» **TASK TO CARRY OUT**:
As the answer, give exactly the lines of the records below from the one with "repercussão de um desabafo nas redes sociais" through the one with "ANNARS 69 KR", ends included and pictures left out.

» **DATASET ENTRIES**:

---+---

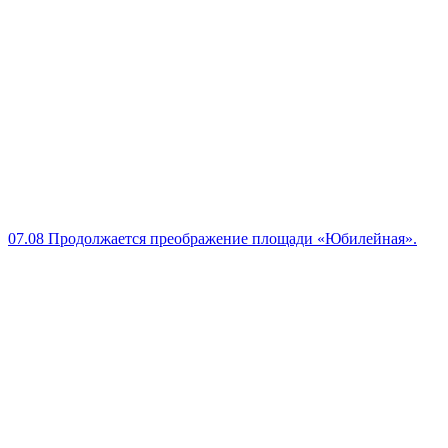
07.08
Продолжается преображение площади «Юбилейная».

---+---

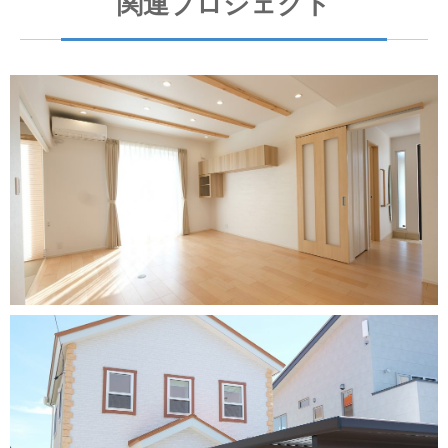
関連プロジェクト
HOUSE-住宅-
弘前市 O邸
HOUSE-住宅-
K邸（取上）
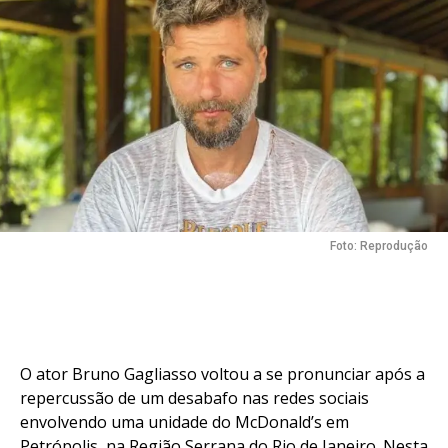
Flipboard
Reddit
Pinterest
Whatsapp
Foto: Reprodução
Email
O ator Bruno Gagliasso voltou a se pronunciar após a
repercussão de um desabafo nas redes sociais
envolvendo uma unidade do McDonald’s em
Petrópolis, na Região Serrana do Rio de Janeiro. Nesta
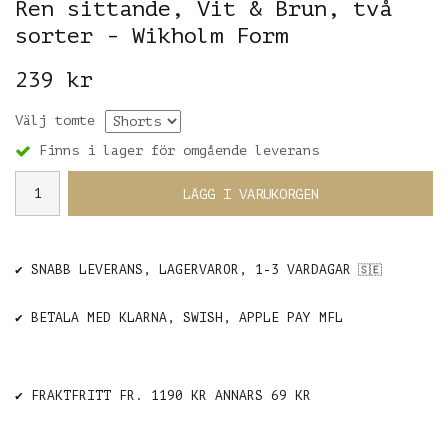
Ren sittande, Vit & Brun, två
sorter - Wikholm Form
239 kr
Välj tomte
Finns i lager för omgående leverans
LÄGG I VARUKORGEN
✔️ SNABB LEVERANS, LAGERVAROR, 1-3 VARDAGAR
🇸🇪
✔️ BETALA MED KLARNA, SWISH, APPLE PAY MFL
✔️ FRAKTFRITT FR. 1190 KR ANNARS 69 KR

---+---

» **SOLUTION TO THE EXERCISE**:
repercussão de um desabafo nas redes sociais
envolvendo uma unidade do McDonald’s em
Petrópolis, na Região Serrana do Rio de Janeiro. Nesta
Ren sittande, Vit & Brun, två
sorter - Wikholm Form
239 kr
Välj tomte
Finns i lager för omgående leverans
LÄGG I VARUKORGEN
✔️ SNABB LEVERANS, LAGERVAROR, 1-3 VARDAGAR
🇸🇪
✔️ BETALA MED KLARNA, SWISH, APPLE PAY MFL
✔️ FRAKTFRITT FR. 1190 KR ANNARS 69 KR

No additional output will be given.